** Material for this exercise follows **
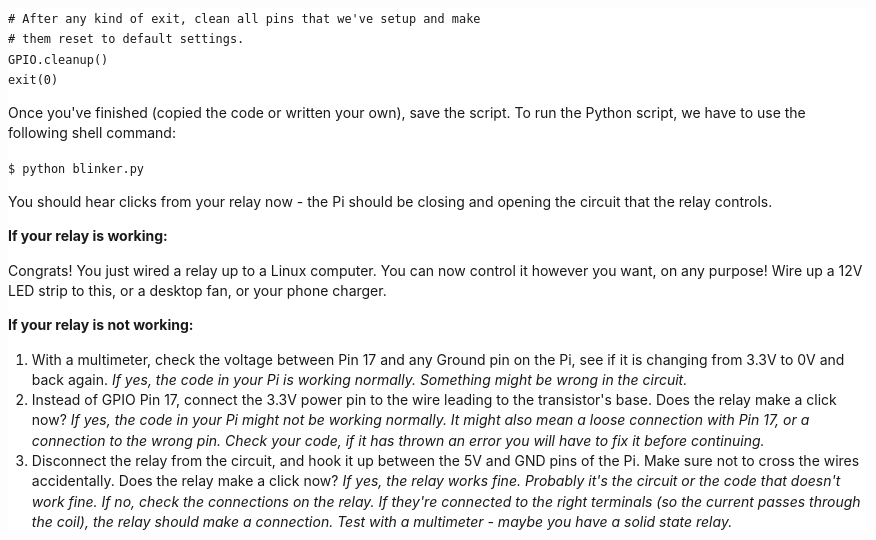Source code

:     # After any kind of exit, clean all pins that we've setup and make 
    # them reset to default settings.
    GPIO.cleanup()
    exit(0)

Once you've finished (copied the code or written your own), save the script. To run the Python script, we have to use the following shell command:

    $ python blinker.py

You should hear clicks from your relay now - the Pi should be closing and opening the circuit that the relay controls.

**If your relay is working:**

Congrats! You just wired a relay up to a Linux computer. You can now control it however you want, on any purpose! Wire up a 12V LED strip to this, or a desktop fan, or your phone charger.

**If your relay is not working:**

1. With a multimeter, check the voltage between Pin 17 and any Ground pin on the Pi, see if it is changing from 3.3V to 0V and back again. _If yes, the code in your Pi is working normally. Something might be wrong in the circuit._
2. Instead of GPIO Pin 17, connect the 3.3V power pin to the wire leading to the transistor's base. Does the relay make a click now? _If yes, the code in your Pi might not be working normally. It might also mean a loose connection with Pin 17, or a connection to the wrong pin. Check your code, if it has thrown an error you will have to fix it before continuing._
3. Disconnect the relay from the circuit, and hook it up between the 5V and GND pins of the Pi. Make sure not to cross the wires accidentally. Does the relay make a click now? _If yes, the relay works fine. Probably it's the circuit or the code that doesn't work fine._ _If no,_ _check the connections on the relay. If they're connected to the right terminals (so the current passes through the coil), the relay should make a connection. Test with a multimeter - maybe you have a solid state relay._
** End of Material for this exercise **
## Job
Some lines of the data may hold the word "exit". Say how many do, with nothing else.

## Your solution
2